Figure 3. Fine-scale physical maps of centromere 5.

Panels and legend as in Figure 2. Elements with κ>0.1 include: (A,B) a CRM1 at 45,864,292 (κ = 0.125), CRM4s at 96,757,409 (κ = 0.101), 115,640,763 (κ = 0.14), 118,276,888 (κ = 0.18), and 138,633,510 (κ = 0.172), (C,D) cinful at 107,583,697 (κ = 0.11) and 107,592,411 (κ = 0.11).

Figure 4. Successive centromere invasion by different CRM1 recombinant subgroups and CRM2 document centromere location over time and the progressive split of centromere 5.

CRM elements are graphed by chromosome coordinate and insertion time (κ) for (A) centromere 2 and (B) centromere 5. Note that the more recent insertions represented by the more recently derived recombinant CRM1 elements R4 and R5 are tightly associated with the present-day CENH3 region. Older elements indicate CENH3 location in the past. Linear regression lines were calculated for all elements of the ancestral CRM1 B/R1 subfamily and document the shift of the centromeres over time. Boxes denote approximate centromere positions at different times based on CRM elements for which the time of insertion could be calculated, except for box C′, the left and right borders of which are based on the CENH3 data and the sole CRM element, respectively. Boxes illustrate the gradual increase in size of “I” over time. Green bars denote approximate positions of CentC clusters.

Figure 5. Karyotype of maize inbred line B73 illustrating CRM1 and CRM2 distribution.

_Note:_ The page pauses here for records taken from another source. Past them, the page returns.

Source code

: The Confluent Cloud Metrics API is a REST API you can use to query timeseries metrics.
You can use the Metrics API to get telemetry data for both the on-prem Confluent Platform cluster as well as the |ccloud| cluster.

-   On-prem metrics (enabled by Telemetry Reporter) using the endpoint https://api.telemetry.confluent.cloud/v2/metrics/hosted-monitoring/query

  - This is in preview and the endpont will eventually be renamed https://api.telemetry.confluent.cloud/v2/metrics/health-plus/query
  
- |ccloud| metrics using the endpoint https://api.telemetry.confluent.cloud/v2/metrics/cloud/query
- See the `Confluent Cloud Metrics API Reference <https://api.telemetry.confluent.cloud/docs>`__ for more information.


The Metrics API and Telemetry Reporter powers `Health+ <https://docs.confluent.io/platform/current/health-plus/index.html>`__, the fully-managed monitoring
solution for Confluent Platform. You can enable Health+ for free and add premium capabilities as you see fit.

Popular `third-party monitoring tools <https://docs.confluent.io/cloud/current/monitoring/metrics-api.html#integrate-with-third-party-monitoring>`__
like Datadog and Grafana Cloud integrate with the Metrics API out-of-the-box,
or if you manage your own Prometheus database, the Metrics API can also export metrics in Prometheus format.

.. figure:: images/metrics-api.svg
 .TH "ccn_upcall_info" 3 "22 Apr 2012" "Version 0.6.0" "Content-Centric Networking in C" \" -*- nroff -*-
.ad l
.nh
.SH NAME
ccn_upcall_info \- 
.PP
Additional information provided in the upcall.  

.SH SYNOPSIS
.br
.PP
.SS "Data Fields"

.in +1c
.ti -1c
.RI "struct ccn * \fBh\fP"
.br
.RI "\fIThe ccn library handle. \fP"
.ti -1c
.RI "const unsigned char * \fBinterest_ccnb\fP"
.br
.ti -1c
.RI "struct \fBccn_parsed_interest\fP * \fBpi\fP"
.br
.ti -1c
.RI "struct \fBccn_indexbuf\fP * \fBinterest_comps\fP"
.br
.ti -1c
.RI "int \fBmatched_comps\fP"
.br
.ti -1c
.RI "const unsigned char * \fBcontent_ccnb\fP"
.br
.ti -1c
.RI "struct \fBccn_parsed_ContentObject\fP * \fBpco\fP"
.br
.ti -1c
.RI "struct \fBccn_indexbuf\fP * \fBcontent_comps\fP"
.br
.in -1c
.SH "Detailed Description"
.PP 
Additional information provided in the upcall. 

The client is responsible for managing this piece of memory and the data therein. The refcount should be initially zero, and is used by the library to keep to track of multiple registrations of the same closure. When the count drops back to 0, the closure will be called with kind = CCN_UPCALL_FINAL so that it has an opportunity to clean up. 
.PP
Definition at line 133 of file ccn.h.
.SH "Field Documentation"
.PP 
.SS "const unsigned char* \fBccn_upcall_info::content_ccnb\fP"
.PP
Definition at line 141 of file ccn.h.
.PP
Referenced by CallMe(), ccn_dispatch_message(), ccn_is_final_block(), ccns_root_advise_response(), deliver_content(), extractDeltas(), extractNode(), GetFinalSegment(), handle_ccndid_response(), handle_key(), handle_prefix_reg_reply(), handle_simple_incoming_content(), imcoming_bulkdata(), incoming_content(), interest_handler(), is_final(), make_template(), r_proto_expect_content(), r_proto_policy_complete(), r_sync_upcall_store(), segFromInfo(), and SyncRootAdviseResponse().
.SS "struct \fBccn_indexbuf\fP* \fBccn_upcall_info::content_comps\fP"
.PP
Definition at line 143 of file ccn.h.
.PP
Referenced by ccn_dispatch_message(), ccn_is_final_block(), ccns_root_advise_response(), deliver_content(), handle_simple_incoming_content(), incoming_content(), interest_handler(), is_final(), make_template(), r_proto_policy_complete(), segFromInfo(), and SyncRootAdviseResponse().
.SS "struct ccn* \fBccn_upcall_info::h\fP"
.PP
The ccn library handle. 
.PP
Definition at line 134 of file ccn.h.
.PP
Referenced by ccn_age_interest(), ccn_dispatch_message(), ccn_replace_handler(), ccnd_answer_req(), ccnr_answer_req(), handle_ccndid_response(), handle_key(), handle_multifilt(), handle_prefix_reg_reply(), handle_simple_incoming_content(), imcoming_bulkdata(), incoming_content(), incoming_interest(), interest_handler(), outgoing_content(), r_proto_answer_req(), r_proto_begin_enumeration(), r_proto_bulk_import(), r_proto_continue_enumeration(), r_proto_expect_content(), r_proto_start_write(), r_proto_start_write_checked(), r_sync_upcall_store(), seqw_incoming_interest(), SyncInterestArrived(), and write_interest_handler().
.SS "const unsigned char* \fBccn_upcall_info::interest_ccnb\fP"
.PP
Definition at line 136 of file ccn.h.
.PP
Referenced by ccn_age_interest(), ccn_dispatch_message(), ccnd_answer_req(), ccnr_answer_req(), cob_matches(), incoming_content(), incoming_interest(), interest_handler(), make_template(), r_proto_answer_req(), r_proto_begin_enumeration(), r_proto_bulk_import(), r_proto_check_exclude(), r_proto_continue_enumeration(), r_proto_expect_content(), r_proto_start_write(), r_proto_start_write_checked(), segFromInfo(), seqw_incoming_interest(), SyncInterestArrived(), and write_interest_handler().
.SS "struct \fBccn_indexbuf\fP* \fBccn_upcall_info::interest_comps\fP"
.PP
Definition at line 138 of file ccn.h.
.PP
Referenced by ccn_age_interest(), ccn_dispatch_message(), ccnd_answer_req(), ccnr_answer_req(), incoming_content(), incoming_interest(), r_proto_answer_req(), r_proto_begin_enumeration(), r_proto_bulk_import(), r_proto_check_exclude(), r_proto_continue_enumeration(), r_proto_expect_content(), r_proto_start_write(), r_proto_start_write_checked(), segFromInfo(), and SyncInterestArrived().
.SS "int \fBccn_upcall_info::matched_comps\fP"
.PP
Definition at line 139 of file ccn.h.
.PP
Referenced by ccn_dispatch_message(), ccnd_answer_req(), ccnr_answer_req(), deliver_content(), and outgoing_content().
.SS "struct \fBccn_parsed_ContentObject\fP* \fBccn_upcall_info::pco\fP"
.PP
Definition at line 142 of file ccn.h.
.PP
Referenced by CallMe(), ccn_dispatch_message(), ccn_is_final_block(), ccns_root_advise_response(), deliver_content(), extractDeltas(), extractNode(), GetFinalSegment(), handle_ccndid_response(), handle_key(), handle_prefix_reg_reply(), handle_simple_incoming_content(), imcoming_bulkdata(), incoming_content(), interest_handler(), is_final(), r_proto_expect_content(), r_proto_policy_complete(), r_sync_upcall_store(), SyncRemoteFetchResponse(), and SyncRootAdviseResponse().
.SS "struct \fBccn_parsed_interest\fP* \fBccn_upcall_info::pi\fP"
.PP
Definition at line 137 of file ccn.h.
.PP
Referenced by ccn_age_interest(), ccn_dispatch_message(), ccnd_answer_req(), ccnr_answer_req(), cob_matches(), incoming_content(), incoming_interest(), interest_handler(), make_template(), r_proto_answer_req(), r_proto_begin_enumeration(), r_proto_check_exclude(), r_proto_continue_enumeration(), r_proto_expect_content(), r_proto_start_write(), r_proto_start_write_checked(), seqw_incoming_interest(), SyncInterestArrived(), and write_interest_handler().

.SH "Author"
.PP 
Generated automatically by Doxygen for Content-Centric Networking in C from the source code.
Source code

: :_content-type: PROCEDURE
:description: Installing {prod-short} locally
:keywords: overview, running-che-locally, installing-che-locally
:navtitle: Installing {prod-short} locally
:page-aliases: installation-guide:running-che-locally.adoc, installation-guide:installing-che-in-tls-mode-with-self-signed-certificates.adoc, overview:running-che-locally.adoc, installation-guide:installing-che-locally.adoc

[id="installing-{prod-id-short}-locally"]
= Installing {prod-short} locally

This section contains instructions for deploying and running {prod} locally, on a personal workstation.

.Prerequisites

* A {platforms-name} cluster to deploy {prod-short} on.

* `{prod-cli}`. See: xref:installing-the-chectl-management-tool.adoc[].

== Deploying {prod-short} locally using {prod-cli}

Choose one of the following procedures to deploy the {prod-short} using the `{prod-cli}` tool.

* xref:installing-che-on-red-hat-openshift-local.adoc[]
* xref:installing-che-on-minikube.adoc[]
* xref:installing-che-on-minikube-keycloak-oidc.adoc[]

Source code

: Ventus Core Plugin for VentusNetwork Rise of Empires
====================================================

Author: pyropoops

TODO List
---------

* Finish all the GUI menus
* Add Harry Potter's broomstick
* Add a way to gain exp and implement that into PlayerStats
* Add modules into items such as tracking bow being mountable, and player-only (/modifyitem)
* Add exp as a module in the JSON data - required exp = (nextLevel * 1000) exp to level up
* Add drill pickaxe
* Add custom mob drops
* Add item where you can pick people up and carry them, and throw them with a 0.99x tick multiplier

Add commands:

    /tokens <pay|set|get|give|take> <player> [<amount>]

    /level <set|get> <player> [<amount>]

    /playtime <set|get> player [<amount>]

CRM1 was labeled with Texas Red and CRM2 with AlexaFlour 488 (green). Other features that permit the classification of each chromosome are 180 bp knob repeat labeled with Cascade Blue, subtelomeric probe 4-12-1 and 5S ribosomal RNA labeled with AlexaFluor 488, 5S rDNA with Texas Red (to produce a yellow composite) and the TR1 knob repeat labeled with Cy5 (pseudocolored white). The alignment of red and green labelings of the 5S cluster on chromosome 2 assures the relative alignment of CRM1 and CRM2 in the centromeric regions. Note that centromeres 2 and 8 contain relatively high amount of CRM2 relative to CRM1. The reverse is true for centromere 9. The merged image is at the top. The Texas Red signal is shown in the middle panel that includes CRM1 at the primary constriction and the lower panel green image includes the CRM2 signal at the primary constriction. Chromosomes are representative of multiple metaphase cells each observed from root tip biological replicates. Scale bar  = 5 µm.

Figure 6. Relative positioning of CRM1 and CRM2 on somatic metaphase chromosomes.

A somatic root tip chromosome spread of B73 is presented and labeled with CRM1 and CRM2 as described in Figure 5. As determined from the karyotyping features shown in Figure 5, the presence of a smaller interstitial knob on the long arm identifies the boxed chromosome as 5. The inset to the upper left illustrates the different channels from left to right, CRM1, CRM2, CRM1+CRM2 and the chromosome composite. As is generally the case with the chromosomes in the spread, CRM1 label has a more internal positioning than CRM2, which lies to the exterior of the chromosome opposed to the sites of sister chromatid cohesion although there is also obvious overlap. The metaphase spread is representative of multiple metaphase cells each observed from root tip biological replicates. Scale bar  = 5 µm.